Marion Ali, Reporting
It might have only lasted for four days, but these five individuals feel that the training they have received have given them the know-how to carry them through the roughest parts of their lives. Altogether, the Y trained forty persons countrywide. Natalie Palacio-Pook, a vendor of Willow’s Bank Village in the Belize District, was one of them.
Natalie Palacio-Pook, Willow’s Bank Vendor
“Cruise tourism came to a close and a halt and my family was affected because both myself and my husband worked in the cruise tourism industry. At the time when it happened we were obligated and we had to deal with not only ourselves but our three children as well as my elderly parents. So that definitely caused a household of seven persons to become affected with not having a sustainable source of income.”
The impact of the pandemic on women like Palacio-Pook is what led the Y to offer a basic course so participants can generate money for themselves.
Joevannie Collins, Project Coordinator, Y.W.C.A.
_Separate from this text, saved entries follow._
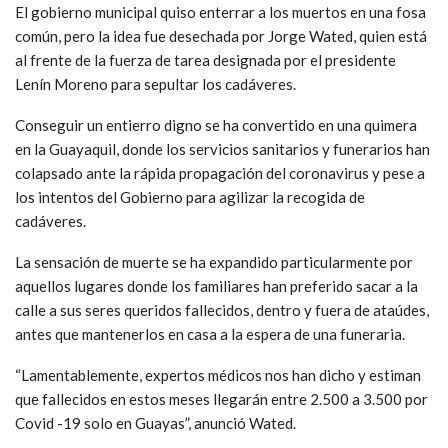
El gobierno municipal quiso enterrar a los muertos en una fosa
común, pero la idea fue desechada por Jorge Wated, quien está
al frente de la fuerza de tarea designada por el presidente
Lenín Moreno para sepultar los cadáveres.
Conseguir un entierro digno se ha convertido en una quimera
en la Guayaquil, donde los servicios sanitarios y funerarios han
colapsado ante la rápida propagación del coronavirus y pese a
los intentos del Gobierno para agilizar la recogida de
cadáveres.
La sensación de muerte se ha expandido particularmente por
aquellos lugares donde los familiares han preferido sacar a la
calle a sus seres queridos fallecidos, dentro y fuera de ataúdes,
antes que mantenerlos en casa a la espera de una funeraria.
“Lamentablemente, expertos médicos nos han dicho y estiman
que fallecidos en estos meses llegarán entre 2.500 a 3.500 por
Covid -19 solo en Guayas”, anunció Wated.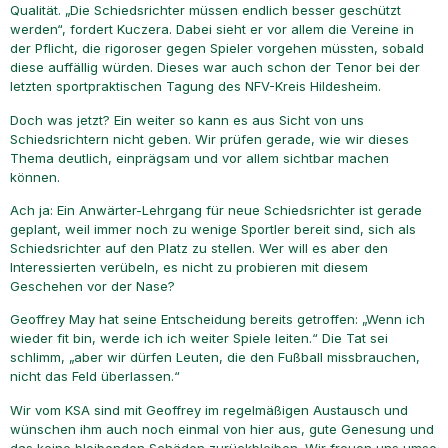
Qualität. „Die Schiedsrichter müssen endlich besser geschützt
werden“, fordert Kuczera. Dabei sieht er vor allem die Vereine in
der Pflicht, die rigoroser gegen Spieler vorgehen müssten, sobald
diese auffällig würden. Dieses war auch schon der Tenor bei der
letzten sportpraktischen Tagung des NFV-Kreis Hildesheim.
Doch was jetzt? Ein weiter so kann es aus Sicht von uns
Schiedsrichtern nicht geben. Wir prüfen gerade, wie wir dieses
Thema deutlich, einprägsam und vor allem sichtbar machen
können.
Ach ja: Ein Anwärter-Lehrgang für neue Schiedsrichter ist gerade
geplant, weil immer noch zu wenige Sportler bereit sind, sich als
Schiedsrichter auf den Platz zu stellen. Wer will es aber den
Interessierten verübeln, es nicht zu probieren mit diesem
Geschehen vor der Nase?
Geoffrey May hat seine Entscheidung bereits getroffen: „Wenn ich
wieder fit bin, werde ich ich weiter Spiele leiten.“ Die Tat sei
schlimm, „aber wir dürfen Leuten, die den Fußball missbrauchen,
nicht das Feld überlassen.“
Wir vom KSA sind mit Geoffrey im regelmäßigen Austausch und
wünschen ihm auch noch einmal von hier aus, gute Genesung und
das keine bleibenden Schäden zurückbleiben. Wir freuen uns umso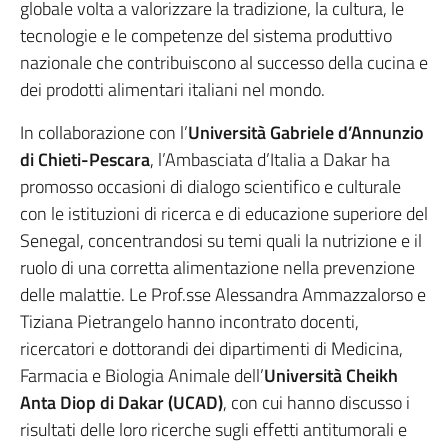
globale volta a valorizzare la tradizione, la cultura, le
tecnologie e le competenze del sistema produttivo
nazionale che contribuiscono al successo della cucina e
dei prodotti alimentari italiani nel mondo.
In collaborazione con l’
Università Gabriele d’Annunzio
di Chieti-Pescara
, l’Ambasciata d’Italia a Dakar ha
promosso occasioni di dialogo scientifico e culturale
con le istituzioni di ricerca e di educazione superiore del
Senegal, concentrandosi su temi quali la nutrizione e il
ruolo di una corretta alimentazione nella prevenzione
delle malattie. Le Prof.sse Alessandra Ammazzalorso e
Tiziana Pietrangelo hanno incontrato docenti,
ricercatori e dottorandi dei dipartimenti di Medicina,
Farmacia e Biologia Animale dell’
Università Cheikh
Anta Diop di Dakar (UCAD)
, con cui hanno discusso i
risultati delle loro ricerche sugli effetti antitumorali e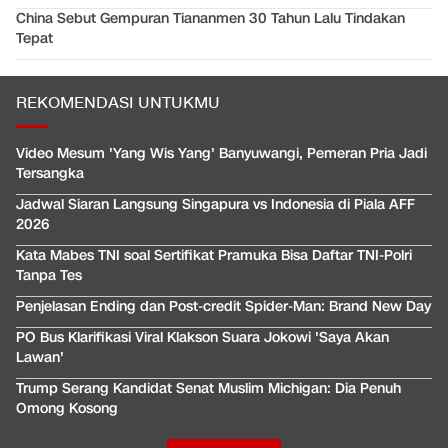
China Sebut Gempuran Tiananmen 30 Tahun Lalu Tindakan
Tepat
REKOMENDASI UNTUKMU
Video Mesum 'Yang Wis Yang' Banyuwangi, Pemeran Pria Jadi
Tersangka
Jadwal Siaran Langsung Singapura vs Indonesia di Piala AFF
2026
Kata Mabes TNI soal Sertifikat Pramuka Bisa Daftar TNI-Polri
Tanpa Tes
Penjelasan Ending dan Post-credit Spider-Man: Brand New Day
PO Bus Klarifikasi Viral Klakson Suara Jokowi 'Saya Akan
Lawan'
Trump Serang Kandidat Senat Muslim Michigan: Dia Penuh
Omong Kosong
“We know that people always tend to move towards these specific courses, namely sewing, culinary arts and food preparation because it’s a market and this market never fails. These people actually learnt what we would teach in three months in one week. So we started off from 9:00 in the morning and we would commence around 4:00-5:00. So that’s a full day of training non-stop.”
The Y carries out its programs through solicitations, and Project Coordinator, Joevannie Collins told us and the Belize Social Security Board was happy to help with this one.
Joevannie Collins
“Due to COVID – it’s bringing everybody to its knees and the economy itself so we are happy that we have partnered with Social Security to bring forth such training not only to give Y.W.C.A. business but to continue our mission at the Y.W.C.A. to empower women and youths.”
The partnership, according to S.S.B.’s General Manager of Customer Relations Services, Chandra Cansino comes this time around as part of S.S.B.’s fortieth anniversary celebration. S.S.B., she said, thought it fit to empower forty persons who were left wanting because of COVID.
Chandra Cansino, Gen. Mgr, Corporate Customer Relations Services, S.S.B.
“Empowering forty was directly targeted towards the persons who lost employment during the COVID-19 pandemic and so that is what the requirements for applying for these courses included – that you had to be unemployed due to the COVID-19 pandemic, be a registered person with Social Security and have a Social Security number and be able to complete the program.”
Cansino says the courses are facilitated by Y.W.C.A. across Belize and include barbering, cake-decorating, food preparation and sewing. Marion Ali for News Five.